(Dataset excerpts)
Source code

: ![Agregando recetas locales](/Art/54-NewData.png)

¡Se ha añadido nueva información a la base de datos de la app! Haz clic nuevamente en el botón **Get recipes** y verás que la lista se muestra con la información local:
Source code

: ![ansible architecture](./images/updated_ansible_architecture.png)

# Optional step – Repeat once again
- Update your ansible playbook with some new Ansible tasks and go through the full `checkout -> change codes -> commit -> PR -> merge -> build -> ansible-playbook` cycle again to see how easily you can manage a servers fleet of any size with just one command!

- [To-do item]: Please copy each entry. Leave nothing out.

- [Exercise response]:
Source code

: ![Agregando recetas locales](/Art/54-NewData.png)

¡Se ha añadido nueva información a la base de datos de la app! Haz clic nuevamente en el botón **Get recipes** y verás que la lista se muestra con la información local:
Source code

: ![ansible architecture](./images/updated_ansible_architecture.png)

# Optional step – Repeat once again
- Update your ansible playbook with some new Ansible tasks and go through the full `checkout -> change codes -> commit -> PR -> merge -> build -> ansible-playbook` cycle again to see how easily you can manage a servers fleet of any size with just one command!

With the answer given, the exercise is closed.